Independente dos rótulos de "infanto juvenil", "superficial" e "trivial" concedidos pelos mais intelectuais, sempre vou admirar a competência de um autor que conta uma história com naturalidade, criando personagens sólidos e verossímeis, de comportamento continuado, colocados em enredos interessantes e originais. Desde os mais clássicos, como Mika Waltari, até os mais mercantis, como Stephen King. São bons para ler sem complicações, só para diversão e bom passatempo, pois nenhuma leitura é inútil.

Assim, gosto mesmo do Harry Potter. Tanto, que lamento ter acabado. Mas isso não me impede de pensar o tema e o fenômeno de mídia.

A Unificação do Tema

Em primeiro plano, a esperteza da autora em realizar uma Unificação de tema. Pegou todas as histórias de bruxo e feiticeira, muitas referências a alquimia, magia simpática do meio rural, personagens da história e lendas, tudo sempre muito familiar na cultura inglesa e devidamente espalhado no Mundo pelo colonialismo britânico. Incluiu crianças na trama, ingrediente fácil utilizado por quase todos os autores - de novo Dickens, King, Tolkien e Lewis Carrol, J. M. Barrie e C. S. Lewis - e obteve um produto final que sintetizou todo um aspecto da cultura de seu país, com o talento de contar a história com leveza e eficiência.

Outros autores tentam fazer a mesma coisa em outras áreas. Uns conseguem parcialmente e pouquíssimos alcançam reunir todos os elementos para contruir uma boa história.

A Identificação do Público

Quando um menino comum, sem fortuna, sem família e sem casa para morar, revela-se um mago poderoso destinado a grandes feitos, é imediatamente adotado. Os adultos querem proteger e cuidar daquele menino doce e incompreendido. As crianças querem aquele irmão e amigo leal, sempre disposto a arriscar a própria vida por seus amigos e é inexorável com os inimigos.
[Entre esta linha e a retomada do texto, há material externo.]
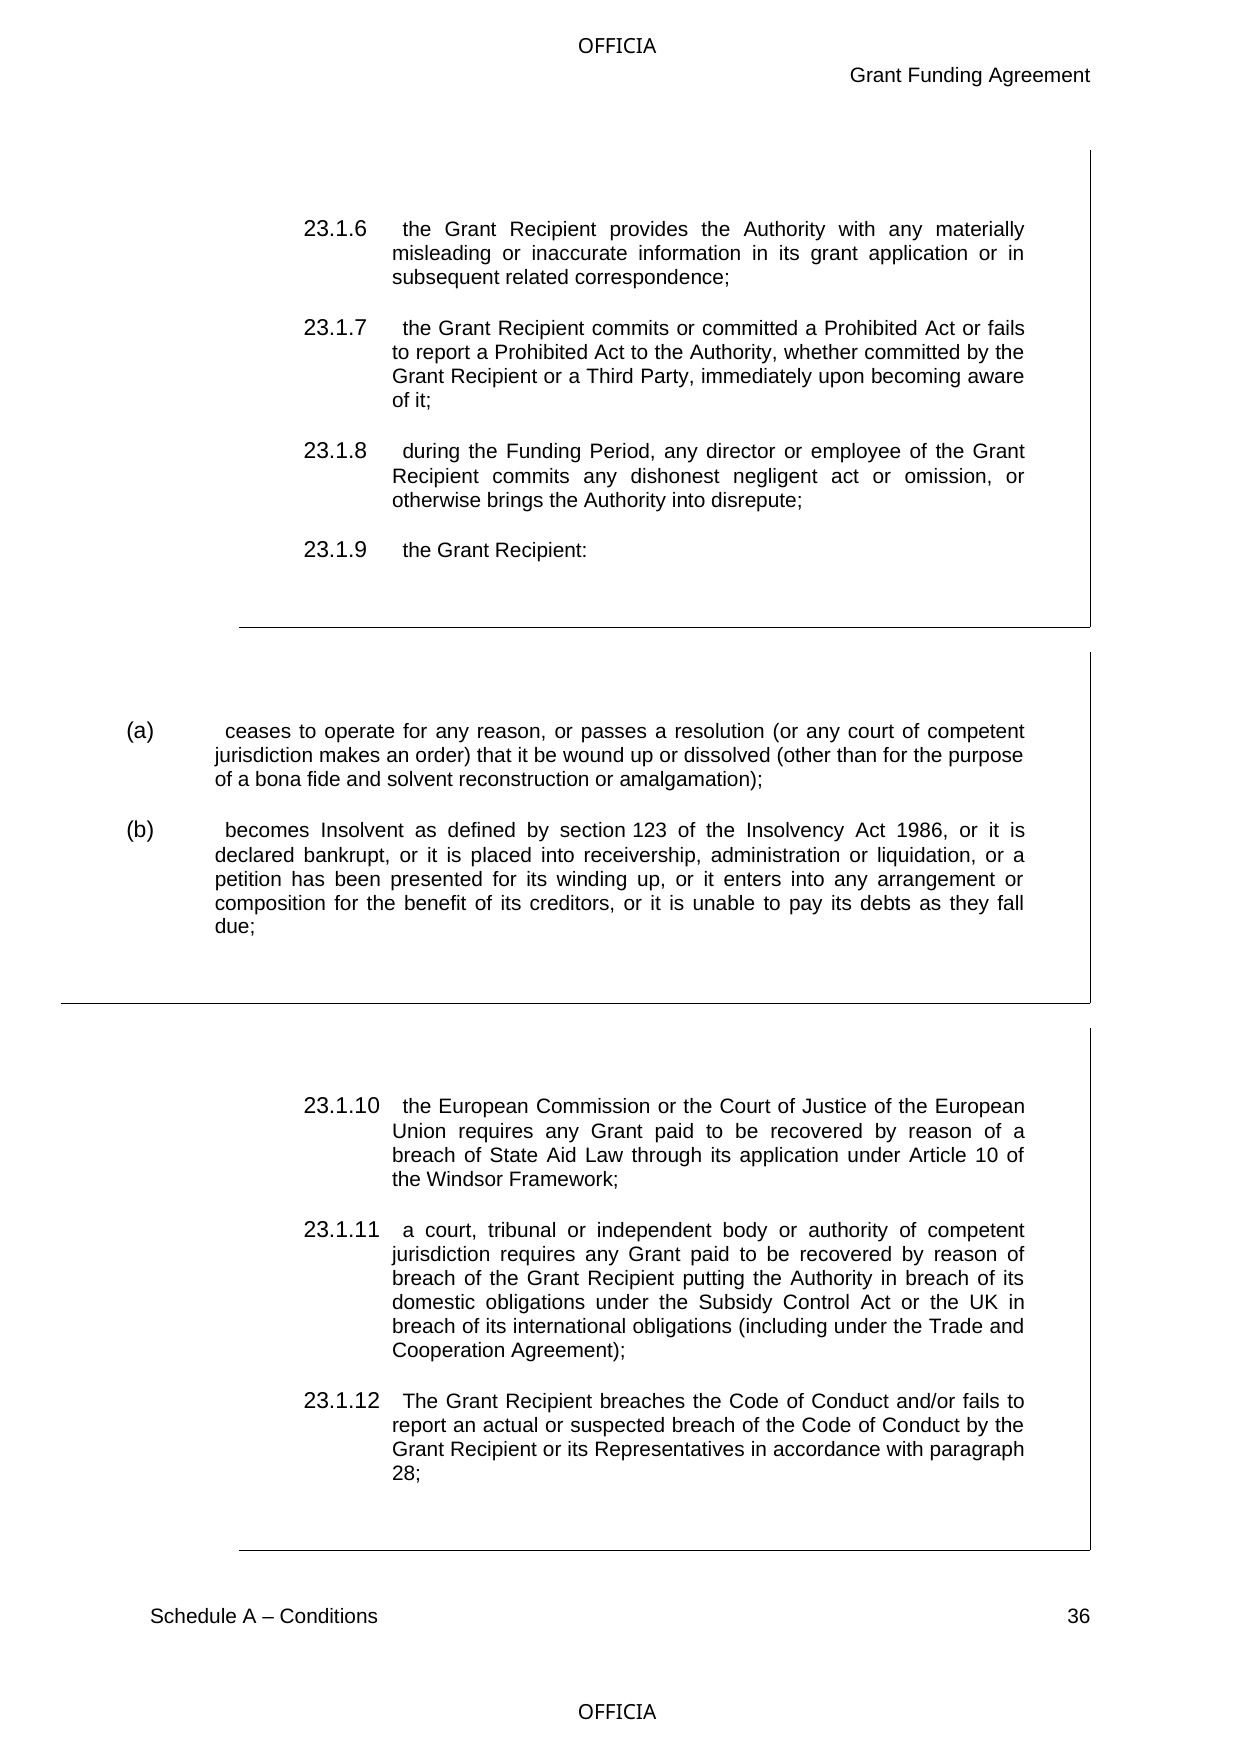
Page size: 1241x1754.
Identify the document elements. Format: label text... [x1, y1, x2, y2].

list the Grant Recipient provides the Authority with any materially misleading or inaccurate information in its grant application or in subsequent related correspondence; [239, 150, 1090, 249]
list the European Commission or the Court of Justice of the European Union requires any Grant paid to be recovered by reason of a breach of State Aid Law through its application under Article 10 of the Windsor Framework; [239, 1028, 1090, 1151]
list The Grant Recipient breaches the Code of Conduct and/or fails to report an actual or suspected breach of the Code of Conduct by the Grant Recipient or its Representatives in accordance with paragraph 28; [239, 1322, 1090, 1550]
list the Grant Recipient: [239, 472, 1090, 627]
list a court, tribunal or independent body or authority of competent jurisdiction requires any Grant paid to be recovered by reason of breach of the Grant Recipient putting the Authority in breach of its domestic obligations under the Subsidy Control Act or the UK in breach of its international obligations (including under the Trade and Cooperation Agreement); [239, 1151, 1090, 1322]
list the Grant Recipient commits or committed a Prohibited Act or fails to report a Prohibited Act to the Authority, whether committed by the Grant Recipient or a Third Party, immediately upon becoming aware of it; [239, 249, 1090, 372]
list during the Funding Period, any director or employee of the Grant Recipient commits any dishonest negligent act or omission, or otherwise brings the Authority into disrepute; [239, 372, 1090, 472]
list ceases to operate for any reason, or passes a resolution (or any court of competent jurisdiction makes an order) that it be wound up or dissolved (other than for the purpose of a bona fide and solvent reconstruction or amalgamation); [61, 652, 1090, 752]
list becomes Insolvent as defined by section 123 of the Insolvency Act 1986, or it is declared bankrupt, or it is placed into receivership, administration or liquidation, or a petition has been presented for its winding up, or it enters into any arrangement or composition for the benefit of its creditors, or it is unable to pay its debts as they fall due; [61, 752, 1090, 1003]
Além do mais, para ser bruxo, não é preciso nascer bruxo, Ermione é filha de pais trouxas e a mãe de Harry é trouxa também. Mas é preciso um talento natural a ser cultivado, senão não tem nenhum futuro como bruxo, mas essa é uma realidade que não incomoda os fãs, pois no fundo sabem que tudo é fantasia e as coisas não podem ser consertadas com o simples agitar de uma varinha.

Os Mal Educados

A falta de educação dos pequenos bruxos e sua constante atitude de contestação às regras impostas pelos adultos, é até poética. Reflete de forma tão nítida a atitude da atual juventude, que é até engraçado. Lembrem da atitudes arrogantes de alunos nas salas de aula, a perda da respeitabilidade de professores em qualquer fase educacional. As crianças e jovens desse mundo permissivo e incompetente em dar disciplina, são cheias da informação vagabunda fornecida nos links de pesquisa do google, sem nenhum contato mais profundo com enciclopédias conceituadas e nehuma leitura de qualidade. Por força da vida artificial que levam nas cidades, com a desculpa de permanecer protegidos dos atritos com o mundo real, têm limitada experiência com o mundo real. Assim, são facilmente cooptados por fantasias e recusam experimentar. Contentam-se com o que julgam saber e recusam a experiência como algo perigoso. Os desafios se resumem a zerar um jogo, apesar da sensação de vazio que permanece depois que conseguem.

No complexo jogo de culpas dos pais modernos, os filhos saem perdendo. É culpa por não ter acesso ilimitado aos bens de consumo. Culpa por deixar as crianças sozinhas e ir trabalhar. Culpa por criar os filhos sem pai, nos casais separados. Culpa por impor um padrasto depois. Culpa por ter filhos fracos e dependentes que nunca mais saem de casa. Culpa por não castigar quando devia. Culpa por ter castigado. Culpa por ter culpa. Pais assim, produzem filhos que se acham merecedores só por ter nascido, nunca fazendo por merecer qualquer beneficio, cobrando indefinidamente as obrigações paternas como se fossem naturais.

Pobre Bruxaria

Andei por esses lugares mágicos durante muito tempo. Naquele tempo, procurava espiritualização e não a magia fenomênica. Para mostrar a diferença, posso contar sobre meu amigo James. Esse era poderoso e ainda é.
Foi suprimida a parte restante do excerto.